Because the colour is baked into each pixel's position within the text, the gradient is locked to the letters and travels with them — a vertical shade stays attached to each glyph as it scrolls by. (If you instead want a fixed on-screen sheen the letters pass through, that's the animated path — see below.)
Static fill vs. animated palette¶
Gradient text is a static fill. For text whose colours move — a rainbow
chase, a metallic sheen sweeping across — use
BitmapText + a palette_effect, which animates the palette
each frame. The two are deliberately separate concepts:
Gradient StaticText / ScrollingText |
BitmapText + palette_effect |
|
|---|---|---|
| Colour | static ramp, locked to the letters | animated each frame |
| Font | your normal display font (terminalio) | the ScrollKit 5×7 block font |
| Use it for | subtle depth, tasteful two-tone | rainbow chase, neon, chrome sheen |
Building it directly: GradientTextLayer¶
StaticText / ScrollingText drive GradientTextLayer internally via their
palette= argument — that covers the common case. Reach for the class directly
when you need custom positioning or animation that those two don't expose (for
example, driving .x from your own scroll/physics loop instead of a fixed speed):
from scrollkit.display.gradient_text import GradientTextLayer
layer = GradientTextLayer("NEXT TRAIN", y=12, palette=(0x66CCFF, 0x1C3D66),
direction="vertical", palette_steps=8)
layer.build(display) # rasterise once, add as a layer
layer.x = 40 # reposition any frame (no rebuild)

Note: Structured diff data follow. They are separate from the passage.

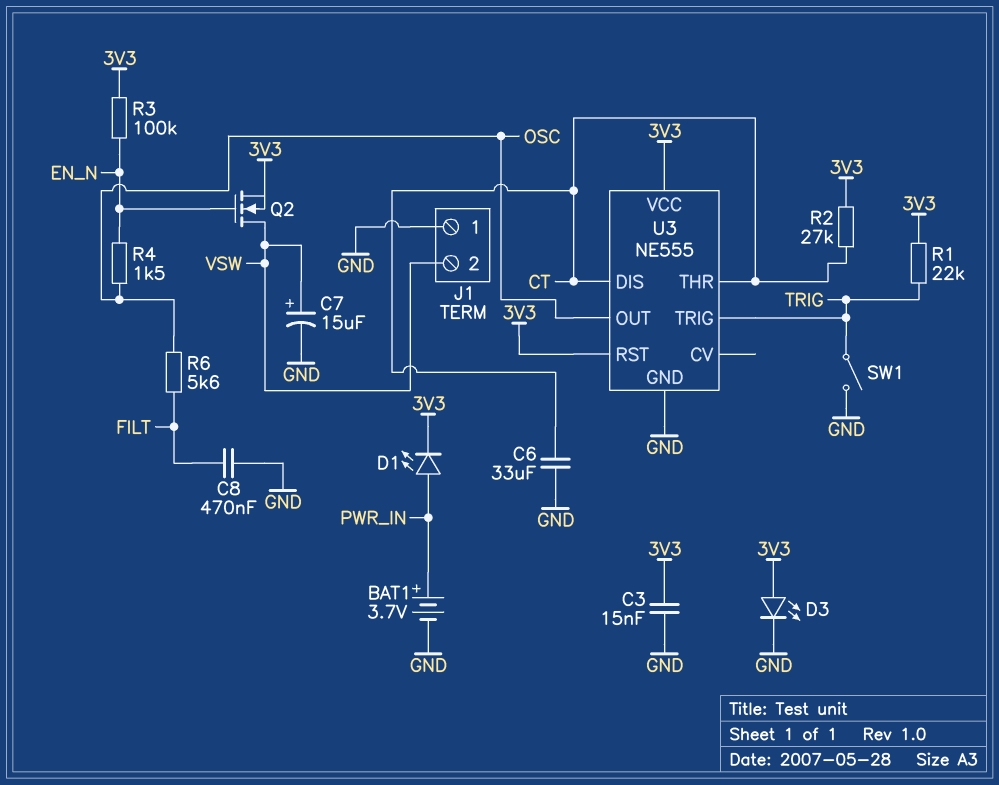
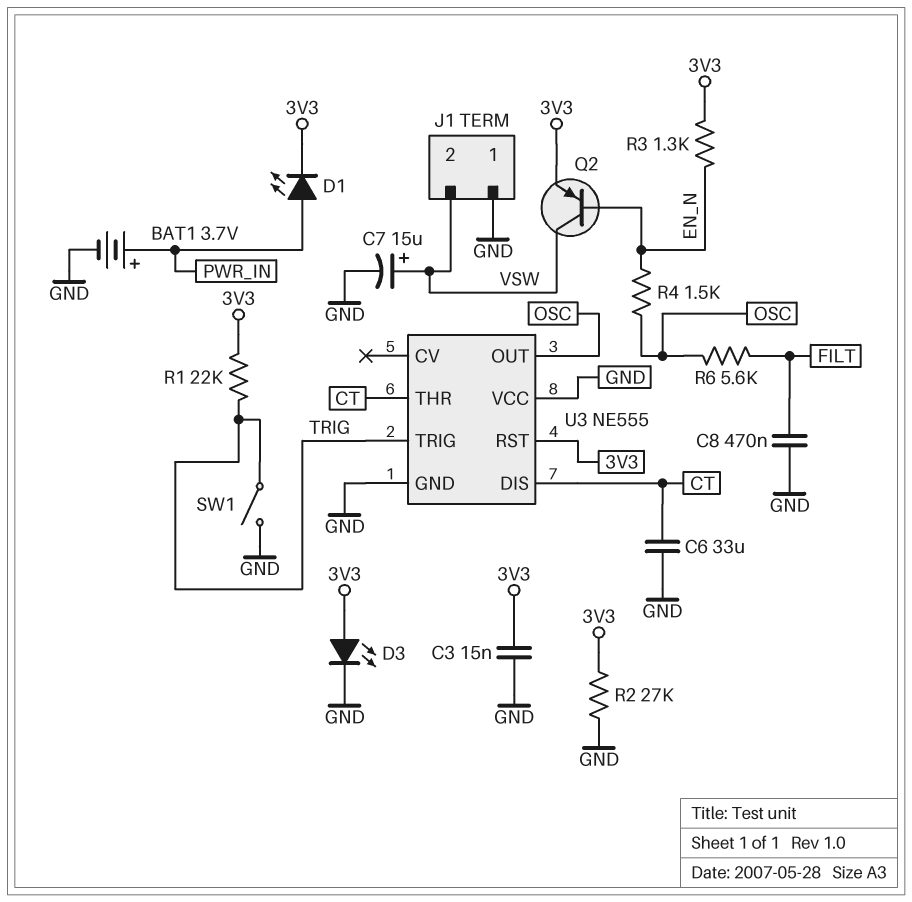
Q2: NMOS (G EN_N, D VSW, S 3V3) -> PNP (B EN_N, C VSW, E 3V3)
R2: 27k (3V3, CT) -> 27k (3V3, GND)
R3: 100k (3V3, EN_N) -> 1.3k (3V3, EN_N)
U3 pin VCC: 3V3 -> GND

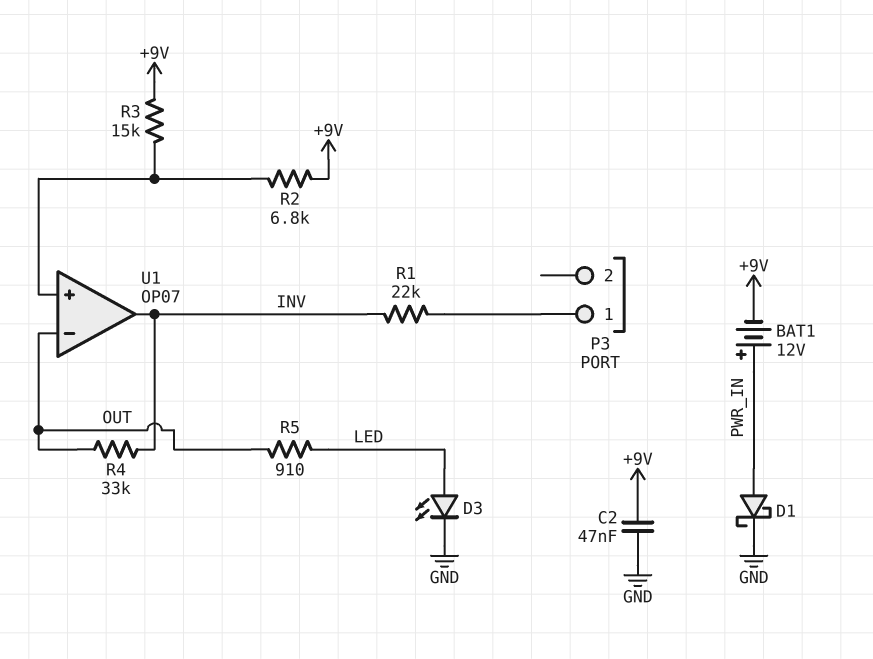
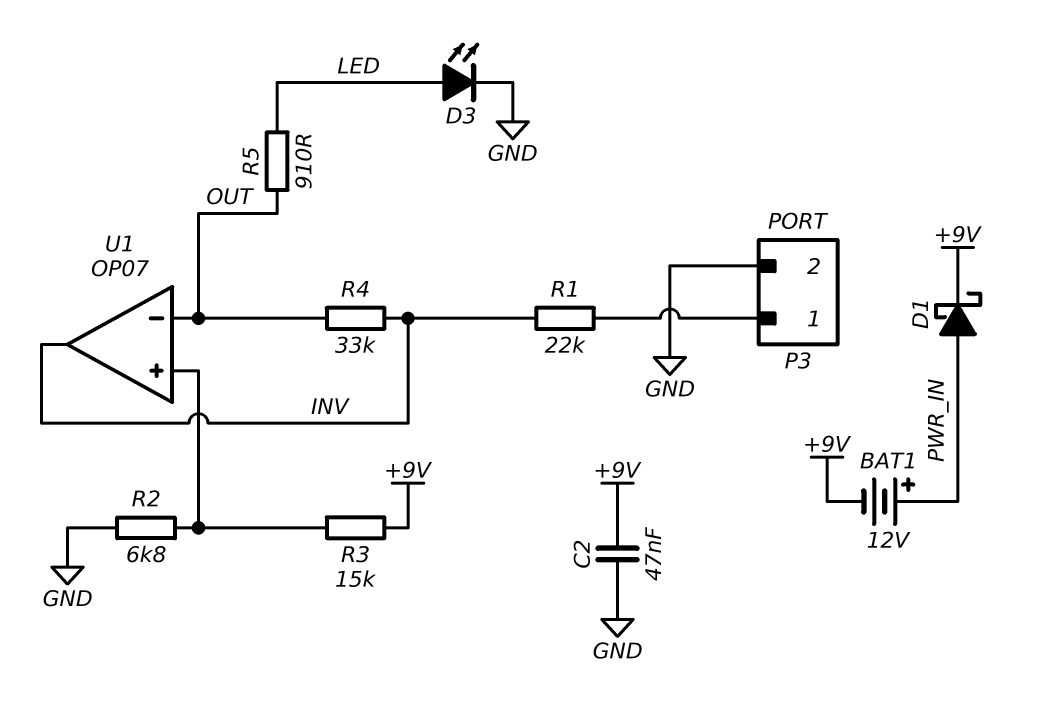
D1: schottky (A PWR_IN, K GND) -> schottky (A PWR_IN, K +9V)
P3 pin 2: none -> GND
R2: 6.8k (+9V, U1/in+) -> 6.8k (GND, U1/in+)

print(layer.width) # rasterised width in pixels
layer.detach(display) # remove when done (idempotent)
Colours (no named palettes)¶
The colour helpers in scrollkit.display.colors are continuous generators — sample
the full 24-bit space at whatever resolution you want, rather than picking from a
fixed list:
from scrollkit.display.colors import gradient, multi_gradient, hsv, spectrum, scale
gradient(0x102840, 0x00CCFF, 8) # deep blue -> cyan, 8 steps
multi_gradient((0x330000, 0xFF4400, 0xFFF0A0), 12) # a fire ramp
depth_palette(0xFFE08A, strength=0.5) # warm amber with depth
A note on the 4-bit panel (banding)¶
At the default bit_depth=4 the MatrixPortal S3 panel is RGB444 — 16 levels
per channel. A gradient between two very close colours can collapse to one or two
visible steps on the real panel, and a vertical gradient over a ~7-pixel-tall glyph
only has ~7 rows to work with. The simulator previews finer (RGB565) than the
panel shows, so a gradient that looks silky on the desktop can band on hardware.
Practical guidance:
- For visible-but-subtle, let at least one channel move by ~
0x20or more. - Brightness ramps (what
depth_paletteproduces) survive RGB444 better than tiny hue shifts. - Don't raise
bit_depthto 6 just for smoother gradients — it roughly triples the refresh cost.
Feasibility¶
Both StaticText and ScrollingText carry a FEASIBILITY budget reporting
zero per-frame pixel writes and no per-frame allocation (the rasterise +
index-map is paid once, on the first frame). Verify any app with
run_headless(app, strict=True) from scrollkit.dev.